INFORMATION below:
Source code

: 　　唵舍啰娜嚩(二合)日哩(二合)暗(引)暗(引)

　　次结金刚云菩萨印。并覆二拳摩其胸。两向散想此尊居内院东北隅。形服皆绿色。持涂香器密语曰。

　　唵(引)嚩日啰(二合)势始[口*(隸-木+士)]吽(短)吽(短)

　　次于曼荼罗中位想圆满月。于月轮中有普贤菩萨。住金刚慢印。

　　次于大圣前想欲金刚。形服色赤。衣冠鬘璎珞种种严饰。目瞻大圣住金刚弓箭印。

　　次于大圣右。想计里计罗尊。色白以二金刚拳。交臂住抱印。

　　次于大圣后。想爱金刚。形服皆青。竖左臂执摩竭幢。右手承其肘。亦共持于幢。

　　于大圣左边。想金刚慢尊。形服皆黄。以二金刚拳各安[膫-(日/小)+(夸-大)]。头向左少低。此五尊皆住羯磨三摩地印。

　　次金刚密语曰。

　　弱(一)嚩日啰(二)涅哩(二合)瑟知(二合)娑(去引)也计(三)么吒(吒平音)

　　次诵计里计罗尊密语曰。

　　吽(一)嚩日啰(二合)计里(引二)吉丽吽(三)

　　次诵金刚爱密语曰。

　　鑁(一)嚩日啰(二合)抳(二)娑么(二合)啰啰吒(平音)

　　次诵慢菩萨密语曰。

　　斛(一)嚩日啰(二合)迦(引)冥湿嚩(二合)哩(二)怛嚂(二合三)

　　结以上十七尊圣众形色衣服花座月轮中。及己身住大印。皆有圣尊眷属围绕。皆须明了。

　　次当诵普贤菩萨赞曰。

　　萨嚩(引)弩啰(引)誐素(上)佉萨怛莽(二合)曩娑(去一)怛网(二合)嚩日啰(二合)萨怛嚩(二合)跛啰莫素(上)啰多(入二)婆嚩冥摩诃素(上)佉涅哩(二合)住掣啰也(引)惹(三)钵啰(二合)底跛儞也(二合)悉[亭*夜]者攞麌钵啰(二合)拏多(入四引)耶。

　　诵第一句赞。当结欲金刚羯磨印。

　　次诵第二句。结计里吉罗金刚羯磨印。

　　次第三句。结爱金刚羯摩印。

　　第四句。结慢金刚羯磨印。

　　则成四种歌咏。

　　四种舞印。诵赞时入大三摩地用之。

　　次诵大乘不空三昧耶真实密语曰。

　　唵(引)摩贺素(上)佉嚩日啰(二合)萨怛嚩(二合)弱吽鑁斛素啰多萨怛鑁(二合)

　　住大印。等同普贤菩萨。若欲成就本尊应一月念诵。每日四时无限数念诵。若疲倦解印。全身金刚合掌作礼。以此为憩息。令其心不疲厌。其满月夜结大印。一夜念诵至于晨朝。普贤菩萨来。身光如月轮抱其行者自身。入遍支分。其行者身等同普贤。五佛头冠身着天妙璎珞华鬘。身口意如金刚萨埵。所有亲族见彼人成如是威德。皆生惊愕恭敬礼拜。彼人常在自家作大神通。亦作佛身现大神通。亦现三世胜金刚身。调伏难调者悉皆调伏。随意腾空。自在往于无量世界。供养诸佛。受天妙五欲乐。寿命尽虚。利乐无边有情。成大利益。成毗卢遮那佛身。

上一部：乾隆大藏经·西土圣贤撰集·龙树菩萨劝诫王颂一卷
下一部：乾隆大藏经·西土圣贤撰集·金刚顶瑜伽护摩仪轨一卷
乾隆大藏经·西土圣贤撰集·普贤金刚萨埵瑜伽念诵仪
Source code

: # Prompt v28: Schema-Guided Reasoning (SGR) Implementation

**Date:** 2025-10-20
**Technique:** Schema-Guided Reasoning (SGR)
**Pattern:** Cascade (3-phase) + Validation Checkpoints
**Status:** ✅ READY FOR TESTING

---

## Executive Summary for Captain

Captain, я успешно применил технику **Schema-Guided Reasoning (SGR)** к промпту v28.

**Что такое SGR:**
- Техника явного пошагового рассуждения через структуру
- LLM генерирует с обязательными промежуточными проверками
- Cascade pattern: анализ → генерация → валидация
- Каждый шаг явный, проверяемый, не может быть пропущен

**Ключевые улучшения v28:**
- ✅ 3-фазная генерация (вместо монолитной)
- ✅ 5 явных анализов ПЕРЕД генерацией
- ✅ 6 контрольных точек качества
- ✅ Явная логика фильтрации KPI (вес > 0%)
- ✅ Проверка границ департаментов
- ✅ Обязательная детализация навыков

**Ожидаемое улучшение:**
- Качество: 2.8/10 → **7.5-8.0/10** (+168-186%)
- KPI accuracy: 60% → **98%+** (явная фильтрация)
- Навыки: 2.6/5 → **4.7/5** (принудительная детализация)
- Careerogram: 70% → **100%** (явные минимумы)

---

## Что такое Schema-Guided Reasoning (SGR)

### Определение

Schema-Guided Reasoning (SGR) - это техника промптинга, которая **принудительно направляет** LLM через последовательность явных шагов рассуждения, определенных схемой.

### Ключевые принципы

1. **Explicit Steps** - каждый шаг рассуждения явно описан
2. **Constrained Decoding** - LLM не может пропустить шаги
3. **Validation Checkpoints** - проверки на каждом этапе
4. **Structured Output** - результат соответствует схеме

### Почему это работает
End of INFORMATION.
PROBLEM TO SOLVE => Which lines in the records above contain the word "乾隆大藏经"? Return each of them.

TASK ANSWER =>
上一部：乾隆大藏经·西土圣贤撰集·龙树菩萨劝诫王颂一卷
下一部：乾隆大藏经·西土圣贤撰集·金刚顶瑜伽护摩仪轨一卷
乾隆大藏经·西土圣贤撰集·普贤金刚萨埵瑜伽念诵仪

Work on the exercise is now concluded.